### Problem requirements
Retype the following records exactly and exclude the pictures.

Data for review below:

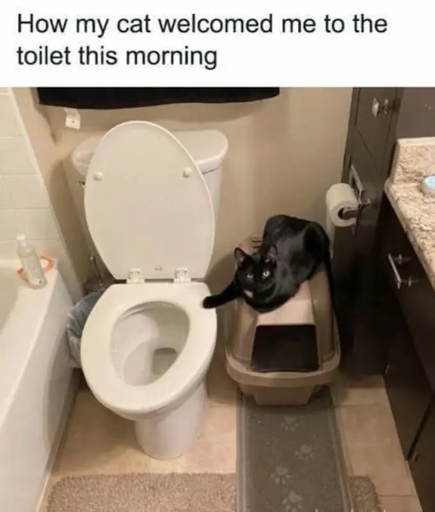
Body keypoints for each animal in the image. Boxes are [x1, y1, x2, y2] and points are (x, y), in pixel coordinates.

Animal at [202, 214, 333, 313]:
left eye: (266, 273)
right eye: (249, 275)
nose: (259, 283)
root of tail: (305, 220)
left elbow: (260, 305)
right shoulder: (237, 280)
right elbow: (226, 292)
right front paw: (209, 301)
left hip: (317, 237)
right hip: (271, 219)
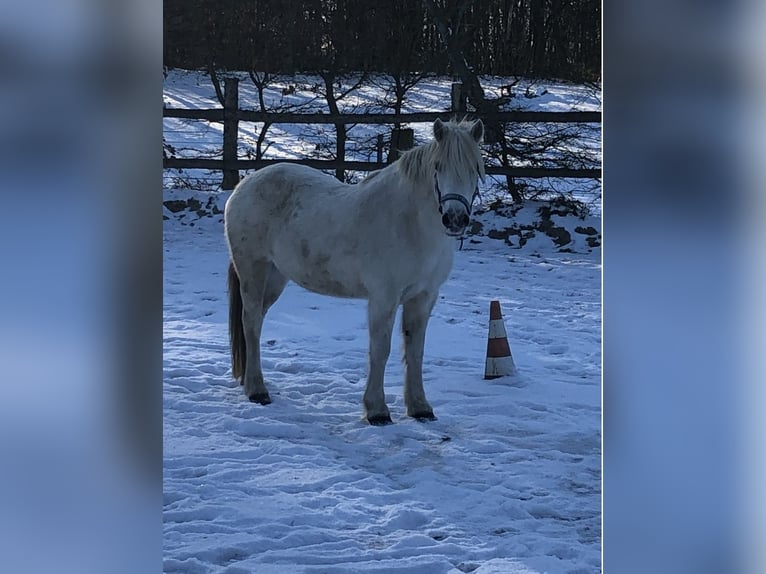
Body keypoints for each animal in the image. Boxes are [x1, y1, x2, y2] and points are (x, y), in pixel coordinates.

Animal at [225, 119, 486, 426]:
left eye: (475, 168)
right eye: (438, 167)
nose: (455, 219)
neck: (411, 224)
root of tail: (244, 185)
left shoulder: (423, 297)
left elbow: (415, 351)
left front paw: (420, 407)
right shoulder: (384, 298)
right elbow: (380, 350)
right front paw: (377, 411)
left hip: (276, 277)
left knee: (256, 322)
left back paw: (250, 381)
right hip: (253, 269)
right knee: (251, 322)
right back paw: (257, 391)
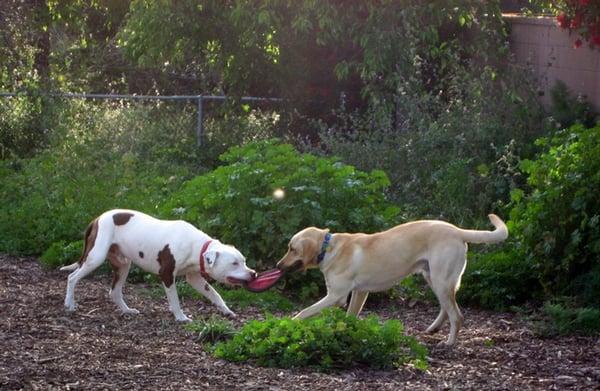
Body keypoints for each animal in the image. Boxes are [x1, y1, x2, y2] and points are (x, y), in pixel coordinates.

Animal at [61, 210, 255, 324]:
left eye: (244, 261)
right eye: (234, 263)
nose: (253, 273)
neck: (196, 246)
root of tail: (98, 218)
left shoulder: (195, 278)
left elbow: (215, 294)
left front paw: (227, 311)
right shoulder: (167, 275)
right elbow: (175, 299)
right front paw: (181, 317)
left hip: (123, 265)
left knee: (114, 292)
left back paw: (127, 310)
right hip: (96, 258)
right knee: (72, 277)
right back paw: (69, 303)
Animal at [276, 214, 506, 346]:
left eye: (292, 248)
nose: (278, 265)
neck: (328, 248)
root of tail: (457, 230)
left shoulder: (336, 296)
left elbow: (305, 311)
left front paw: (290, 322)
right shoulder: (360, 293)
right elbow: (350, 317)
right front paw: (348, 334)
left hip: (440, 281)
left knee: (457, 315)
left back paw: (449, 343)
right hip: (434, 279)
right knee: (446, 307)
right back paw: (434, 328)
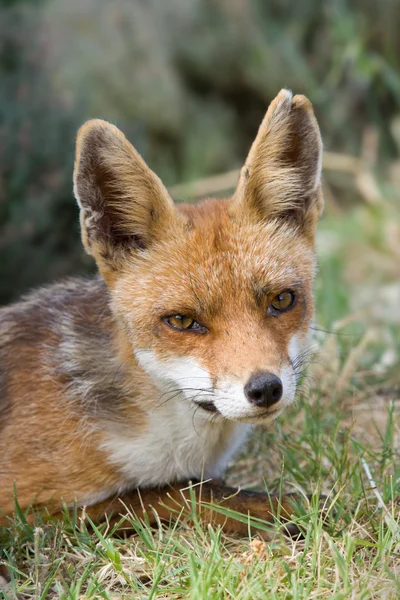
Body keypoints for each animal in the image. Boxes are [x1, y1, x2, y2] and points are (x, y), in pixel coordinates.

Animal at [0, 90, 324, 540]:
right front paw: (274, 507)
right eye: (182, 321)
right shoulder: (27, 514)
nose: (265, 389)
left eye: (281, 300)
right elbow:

End of Data for review.

### Answer below
Body keypoints for each animal in the image. Boxes are [x1, y1, x2, y2] and points are (x, y), in pixel coordinates.

Animal at [202, 214, 333, 313]:
left eye: (266, 273)
right eye: (249, 275)
nose: (259, 283)
root of tail: (305, 220)
left elbow: (260, 305)
right shoulder: (237, 280)
right elbow: (226, 292)
right front paw: (209, 301)
left hip: (317, 237)
right hip: (271, 219)
Body keypoints for each animal in the image. Boxes are [x1, y1, x2, y2] and points are (x, y), in pixel coordinates.

Animal at [225, 119, 486, 426]:
left eye: (475, 168)
right eye: (438, 167)
nose: (455, 219)
neck: (411, 224)
root of tail: (244, 185)
left shoulder: (423, 297)
left elbow: (415, 351)
left front paw: (420, 407)
right shoulder: (384, 298)
right elbow: (380, 350)
right front paw: (377, 411)
left hip: (276, 277)
left knee: (256, 322)
left back paw: (250, 381)
right hip: (253, 269)
right knee: (251, 322)
right back paw: (257, 391)
Body keypoints for each animal in the image. Boxes are [x1, y1, x2, y2] and points are (x, y), in pixel coordinates.

Animal at [61, 210, 255, 324]:
left eye: (244, 261)
right eye: (234, 263)
nose: (253, 273)
neck: (196, 246)
root of tail: (98, 218)
left shoulder: (195, 278)
left elbow: (215, 294)
left front paw: (227, 311)
right shoulder: (167, 275)
right elbow: (175, 299)
right front paw: (181, 317)
left hip: (123, 265)
left knee: (114, 292)
left back paw: (127, 310)
right hip: (96, 258)
right knee: (72, 277)
right back paw: (69, 303)
Animal at [276, 214, 506, 346]:
left eye: (292, 248)
nose: (278, 265)
neck: (328, 248)
root of tail: (457, 230)
left shoulder: (336, 296)
left elbow: (305, 311)
left front paw: (290, 322)
right shoulder: (360, 293)
right elbow: (350, 317)
right front paw: (348, 334)
left hip: (440, 281)
left knee: (457, 315)
left back paw: (449, 343)
right hip: (434, 279)
right knee: (446, 307)
right back paw: (434, 328)
Body keypoints for each animal in the image. Boxes are [x1, y1, x2, y2] and points are (x, y), in pixel coordinates.

Animal at [0, 90, 324, 540]:
right front paw: (274, 507)
right eye: (182, 321)
right shoulder: (27, 514)
nose: (265, 389)
left eye: (281, 300)
right elbow:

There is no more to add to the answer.